Not sure why the rename method doesn’t work for me, it could because it was ‘fixed’ in the mongodb version I am using (5.0.14), or because or doesn’t work with ‘admin’ database.

1 year later

Hello,
By any chance someone found the way how to drop this admin.system.new_users collection ?
Looks like is invincible in version 5.0 an higher :frowning:
Br,
Michal

Hi Ramachandra,
In simply words I have exactly same issue as Nicolase here, I went through the all the steps. Trying to play with privileges. What works perfectly fine on version 4.4

  • rename
  • drop
    Is now forbidden ( currently I’m on 6.0)
    Regards to you answer, I don’t have shared cluster so login into config server is not an option here. For the error the best thing that I managed is :
    MongoServerError: error with source namespace: Invalid system namespace: config.system.new_users
    Thanks :slight_smile:

Yeah I tried that too, This is my current user:
“user” : “clean_user”,
“db” : “admin”,
“roles” : [
{
“role” : “root”,
“db” : “admin”
},
{
“role” : “restore”,
“db” : “admin”
},
{
“role” : “readWrite”,
“db” : “admin”
},
{
“role” : “cleanup”,
“db” : “admin”
},
{
“role” : “__system”,
“db” : “admin”
}

I’m still not able rename or drop.

Just in case you wonder, I didn’t manage to drop it either and finally gave up. I had a look at the source code of MongoDB and it seemed there was just no way to drop this collection except maybe by crafting an oplog entry and restoring it. But it is way too dangerous for me.

7 months later

@Michal_Majkowski @Nicolas_Bouquet Would like to check if you guys got it working ? I have upgraded my mongo cluster to 5.0 and now my mongo dump commands are failing over system.new_users collection.
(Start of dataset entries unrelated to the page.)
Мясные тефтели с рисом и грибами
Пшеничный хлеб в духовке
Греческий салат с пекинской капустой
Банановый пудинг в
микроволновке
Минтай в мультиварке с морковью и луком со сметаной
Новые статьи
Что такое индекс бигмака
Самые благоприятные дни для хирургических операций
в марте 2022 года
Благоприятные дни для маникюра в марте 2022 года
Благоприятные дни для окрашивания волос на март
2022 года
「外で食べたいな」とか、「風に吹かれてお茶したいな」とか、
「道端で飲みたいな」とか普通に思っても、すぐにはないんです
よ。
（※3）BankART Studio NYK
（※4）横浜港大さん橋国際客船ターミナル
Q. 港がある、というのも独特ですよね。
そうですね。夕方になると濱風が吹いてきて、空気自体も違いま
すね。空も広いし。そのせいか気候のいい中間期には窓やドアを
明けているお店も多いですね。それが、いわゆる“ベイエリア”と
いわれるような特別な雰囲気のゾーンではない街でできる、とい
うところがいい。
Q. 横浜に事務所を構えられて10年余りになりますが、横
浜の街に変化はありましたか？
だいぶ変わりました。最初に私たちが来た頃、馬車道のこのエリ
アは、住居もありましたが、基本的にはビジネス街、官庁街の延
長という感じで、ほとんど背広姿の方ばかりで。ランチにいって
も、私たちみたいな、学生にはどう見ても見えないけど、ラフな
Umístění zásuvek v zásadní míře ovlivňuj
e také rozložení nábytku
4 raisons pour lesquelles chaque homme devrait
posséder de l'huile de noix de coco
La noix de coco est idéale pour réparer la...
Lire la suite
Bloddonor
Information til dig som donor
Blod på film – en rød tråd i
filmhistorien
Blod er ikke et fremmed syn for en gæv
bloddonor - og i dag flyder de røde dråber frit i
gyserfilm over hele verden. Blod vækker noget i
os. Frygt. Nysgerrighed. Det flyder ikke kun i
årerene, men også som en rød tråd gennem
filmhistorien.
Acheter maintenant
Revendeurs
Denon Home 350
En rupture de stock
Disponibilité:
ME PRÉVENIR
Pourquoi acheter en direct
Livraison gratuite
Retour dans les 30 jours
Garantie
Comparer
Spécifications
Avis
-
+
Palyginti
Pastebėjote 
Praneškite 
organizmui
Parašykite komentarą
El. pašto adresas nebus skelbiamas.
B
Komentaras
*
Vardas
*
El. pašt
Has anyone found way to delete this collection ? Thanks in Advance.

@sandip_Divekar,
I didn’t try to go further on this issue since the last time I wrote here.
The change in permissions I mention in my original post allowed me to backup me database though, and in the event those backups would be of some use, I suppose I’ll just have to skip reimporting the problematic table.

@Nicolas_Bouquet For now, I am taking backup of individual databases instead full dump and skipping problematic collections using exclude collection option in mongodump.